Objectives
In this session we will show how to perform a spatial analysis of areal data, considering the regions as group for random effects in a Generalised Linear Mixed Model. We will investigate the presence of spatial autocorrelation in data using Moran’s \(I\), and consider how to adjust for spatial correlation using a variety of approaches for neighbourhood structure.
The session will cover:
- Calculating spatial weights matrices using simple feature operations
- Test residuals and variables for spatial correlation using Moran’s \(I\)

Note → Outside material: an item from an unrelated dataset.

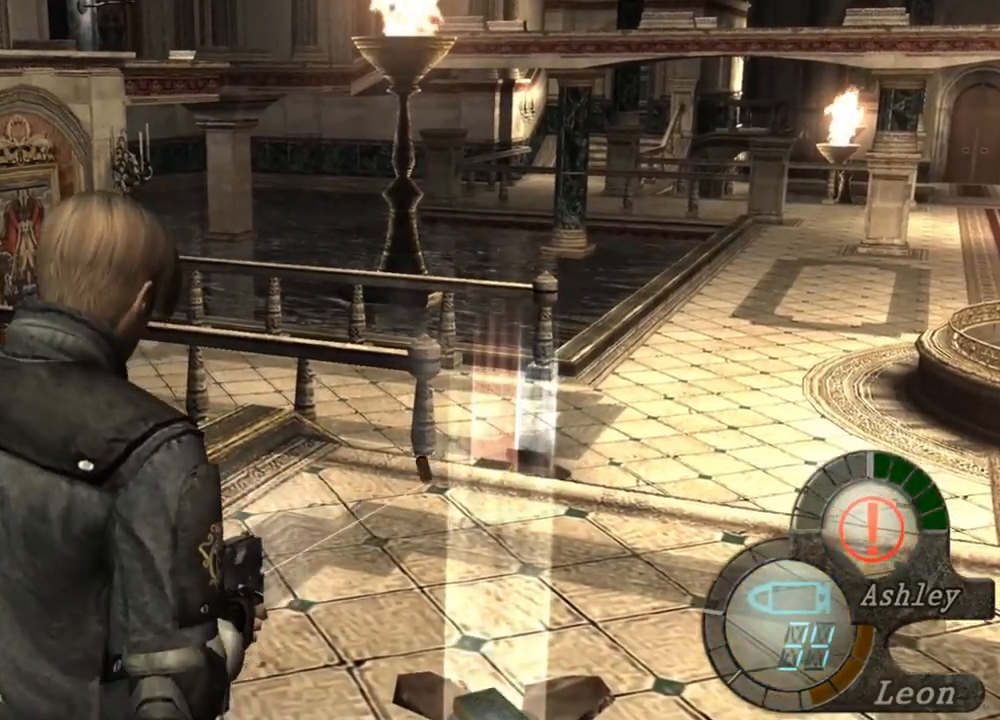
{"keys": [], "mouse": [], "events": [[100, "mouse_left", "down"], [134, "mouse_left", "up"], [334, "mouse_right", "up"]]}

- Adjusting for spatial structure using the mgcv package.
A good text on learning the ins and outs of Generalised Linear Models is Dobson and Barnett (2008); for Generalised Additive models, Wood (2017); and for more general multilevel/hierarchical modelling, Gelman and Hill (2006). For coming to terms with spatial and spatio-temporal modelling, Wikle, Zammit-Mangion, and Cressie (2019) is an updated version of Noel Cressie’s classic text from the 1990s (Cressie 1993).
Packages
# Load the packages needed for this practical
if (!require("pacman")) install.packages("pacman")
pkgs = c("sf", "mgcv",
"tidyverse")
pacman::p_load(pkgs, character.only = T)
What is Areal data
Areal data is discrete spatial data which relates to aggregated units. For example, the number of crimes in each state, or the prevalence of a disease in an administrative area. Although the measurement may exist at a more granular level, such as the locations of the crimes, often the data is only collected or presented at the aggregated level. Due to the aggregation into polygons, methods which assume that the observations are located at points are not appropriate. Areal data is often visualised using choropleth maps.
Figure 1: Number of live births in 1974 the counties of North Carolina, USA
Measuring connectivity
In order to model variation across spatial regions we need a way to define which regions are related, i.e. a measure of connectivity.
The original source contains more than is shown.